Translations of $\mathbb{R}^{2n}$ are generated by constant vector fields, i.e. the flow $x\mapsto x+ty$ is generated by the vector field $x\mapsto y$ (under the natural identification $T(\mathbb{R}^{2n})\cong \mathbb{R}^{2n}\times \mathbb{R}^{2n}$). For a constant vector field $X=\sum_{i,j}^nX^i \partial_{q^i}+Y_j\partial_{p_j}$ we have $\iota_{X}\omega=\sum X^idp_i-\sum Y_j dq^j$ and hence $d\iota_{X}\omega_{std}=0$. By the closedness of $\omega_{std}$, $\mathcal{L}_{X}\omega_{std}=0$ and hence the flow $x\mapsto x+ty$ is a symplectomorphism.
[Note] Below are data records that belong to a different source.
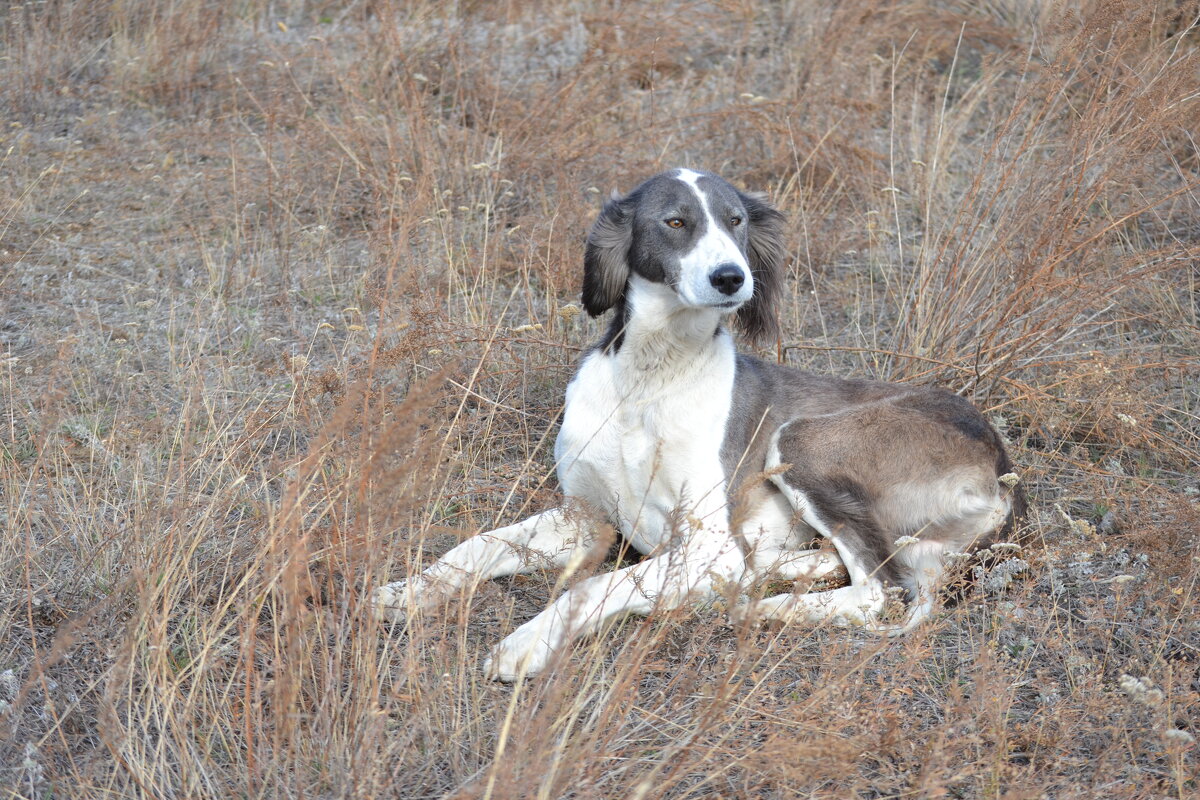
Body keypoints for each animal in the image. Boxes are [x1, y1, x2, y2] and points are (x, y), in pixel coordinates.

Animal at [372, 169, 1022, 681]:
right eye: (676, 222)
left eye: (735, 221)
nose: (733, 278)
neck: (650, 379)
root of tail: (1001, 465)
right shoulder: (587, 519)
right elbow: (476, 544)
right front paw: (407, 591)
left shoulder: (707, 542)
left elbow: (594, 585)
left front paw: (526, 642)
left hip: (801, 441)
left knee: (872, 593)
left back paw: (757, 604)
There are several ways to see that this flow is Hamiltonian. First off, we can write a Hamiltonian $H_y(p,q)=\sum X^ip_i-Y_jq^j=\omega(X,(p,q))$. But also, the Poincare lemma tells us that $\iota_X\omega$ is exact, i.e. $\iota_X\omega_{std}=dH$ for some function $H$ and hence there exists a Hamiltonian for this flow.
This tells us that $Ham(\mathbb{R}^{2n},\omega_{std})$ acts transitively on $\mathbb{R}^{2n}$ since the time one flow of $x\mapsto x+ty$ sends $0$ to $p$.
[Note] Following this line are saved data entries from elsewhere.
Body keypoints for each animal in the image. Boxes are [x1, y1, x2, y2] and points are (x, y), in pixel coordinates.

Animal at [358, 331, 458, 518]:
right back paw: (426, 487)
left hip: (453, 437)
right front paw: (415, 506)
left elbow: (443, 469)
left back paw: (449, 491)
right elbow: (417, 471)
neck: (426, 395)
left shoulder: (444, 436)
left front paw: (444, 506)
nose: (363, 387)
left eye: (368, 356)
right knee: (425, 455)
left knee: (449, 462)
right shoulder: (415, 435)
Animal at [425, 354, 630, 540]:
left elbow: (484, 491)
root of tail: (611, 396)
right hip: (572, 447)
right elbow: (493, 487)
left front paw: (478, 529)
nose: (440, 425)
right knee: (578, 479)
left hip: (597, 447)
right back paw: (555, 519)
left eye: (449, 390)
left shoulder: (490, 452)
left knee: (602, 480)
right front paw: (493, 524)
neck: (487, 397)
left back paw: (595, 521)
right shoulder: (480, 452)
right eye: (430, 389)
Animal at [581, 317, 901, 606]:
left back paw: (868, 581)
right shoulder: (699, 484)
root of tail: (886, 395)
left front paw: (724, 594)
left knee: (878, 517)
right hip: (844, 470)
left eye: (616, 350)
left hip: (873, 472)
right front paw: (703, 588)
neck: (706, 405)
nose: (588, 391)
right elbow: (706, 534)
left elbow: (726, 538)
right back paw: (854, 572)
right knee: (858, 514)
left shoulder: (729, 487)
Now, to show that $Ham(M,\omega)$ acts transitively, we need to show that given to points $p$ and $q$ there exists a Hamiltonian symplectomorphism taking $p$ to $q$. We must assume that $M$ is connected, since $Ham(M,\omega)\subset Diff_0(M)$ cannot switch connected components and hence the proposition is not true when $M$ is not connected.
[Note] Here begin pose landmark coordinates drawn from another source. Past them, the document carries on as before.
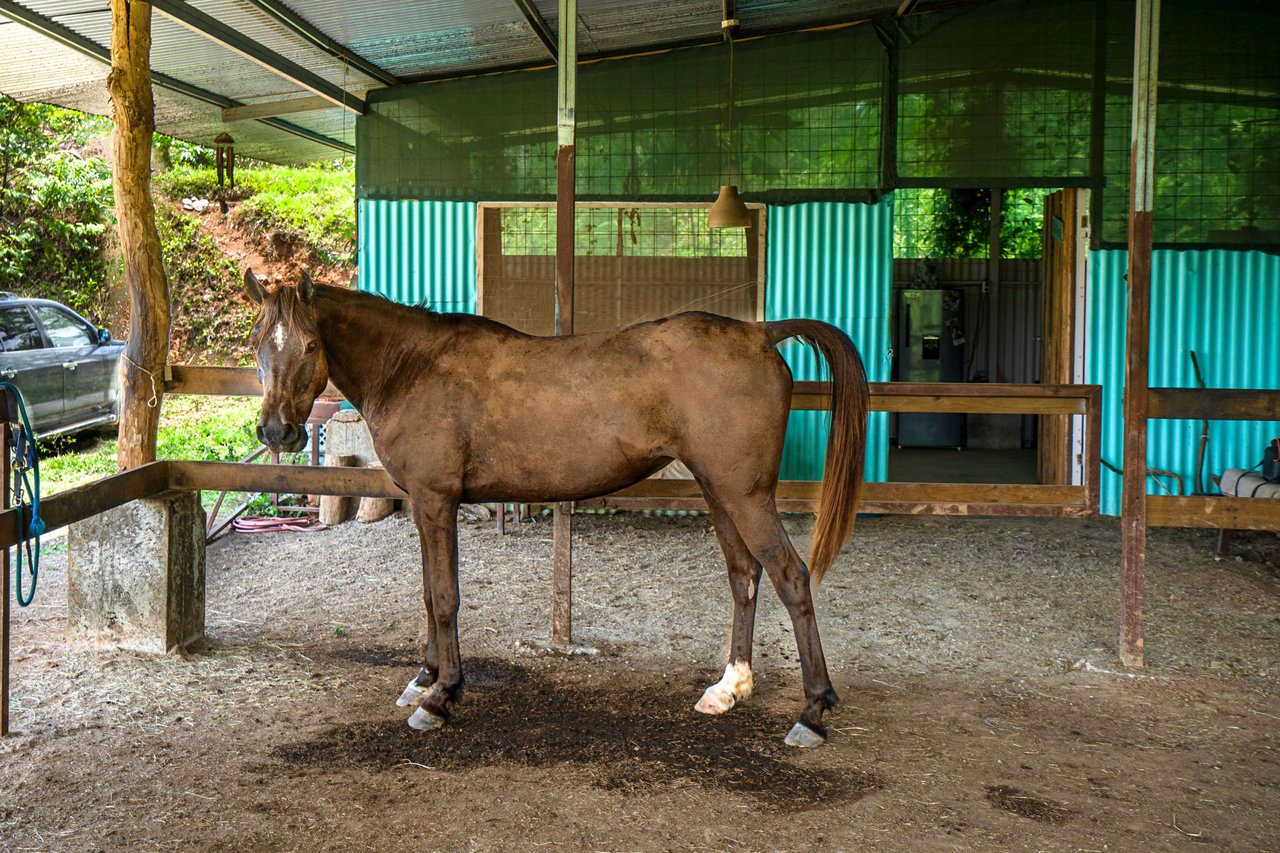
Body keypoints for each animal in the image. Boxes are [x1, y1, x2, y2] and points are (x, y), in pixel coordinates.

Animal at [247, 267, 870, 742]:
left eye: (309, 345)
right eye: (258, 343)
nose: (277, 432)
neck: (411, 365)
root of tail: (760, 333)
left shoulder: (436, 501)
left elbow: (444, 598)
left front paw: (441, 696)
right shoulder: (426, 508)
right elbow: (427, 593)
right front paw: (424, 677)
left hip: (746, 496)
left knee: (791, 577)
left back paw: (812, 711)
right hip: (722, 493)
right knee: (744, 575)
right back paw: (729, 688)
Take a path $\gamma:[0,1]\to M$ connecting $p$ to $q$ and cover $\gamma([0,1])$ by some number of Darboux charts $\psi_{\alpha}:U_{\alpha}\to \mathbb{R}^{2n}$. We can take a finite number of these charts since $[0,1]$ is compact. Take $t_1,\cdots t_k\in [0,1]$ be a sequence of times such that $t_i$ and $t_{i+1}$ are contained in a common Darboux chart $U_{\alpha_i}$ for $t_0=0$ and $t_{k+1}=1$ (this is guaranteed by taking sufficiently many). Define $$\kappa_i:[0,1]\to \mathbb{R}^{2n}, t\mapsto (1-t)\psi_{\alpha_i}(\gamma(t_i))+t\psi_{\alpha_i}(\gamma(t_{i+1})).$$ This $\kappa_{i}$ is just the straight line connecting $\psi_{\alpha_i}(\gamma(t_i))$ to $\psi_{\alpha_i}(\gamma(t_{i+1}))$. Now, let $\phi_i: M\to \mathbb{R}^{\geq0}$ be a smooth function which is identically $1$ in a neighborhood of $\psi_{\alpha_i}^{-1}(\kappa_i([0,1]))$ and is identically $0$ outside of $U_{\alpha}$. Define $v_i:=(\psi_{\alpha_i}(\gamma(t_i))-\psi_{\alpha_i}(\gamma(t_{i+1}))$. We can then write down the hamiltonian $H_i=\phi_i\cdot \psi_{\alpha}^*H_{v_i}$ as in my second paragraph. This Hamiltonian makes sense by use of the bump function.
The time one flow of $H_i$ takes $\gamma(t_i)$ to $\gamma(t_{i+1})$ as follows. Since $\phi_i$ is identically $1$ near $\psi_{\alpha_i}^{-1}(\kappa_i([0,1]))$, $\psi_{\alpha_{i}*}X_{H_i}=X_{v_i}$ in a neighborhood of $\kappa_i([0,1])$. The $\kappa_i$ is an integral curve of $X_{H_{v_i}}$ contained in the aforementioned neighborhood and hence $\psi_{\alpha_i}^{-1}\circ \kappa_i$ is an integral curve for $X_{H_i}$. The curve has $\psi_{\alpha_i}^{-1}\circ \kappa_i(0)=\gamma(t_i)$ and $\psi_{\alpha_i}^{-1}\circ \kappa_i(1)=\gamma(t_{i+1})$.
We can then conclude that $\Phi^i_1(\gamma(t_{i}))=\gamma(t_{i+1})$ for $\Phi^i_t$ the flow of the hamiltonian vector field $X_{H_i}$ and hence $(\Phi^k_1\circ \Phi^{k-1}_1\circ \cdots \circ \Phi^1_1)(p)=q$ as desired.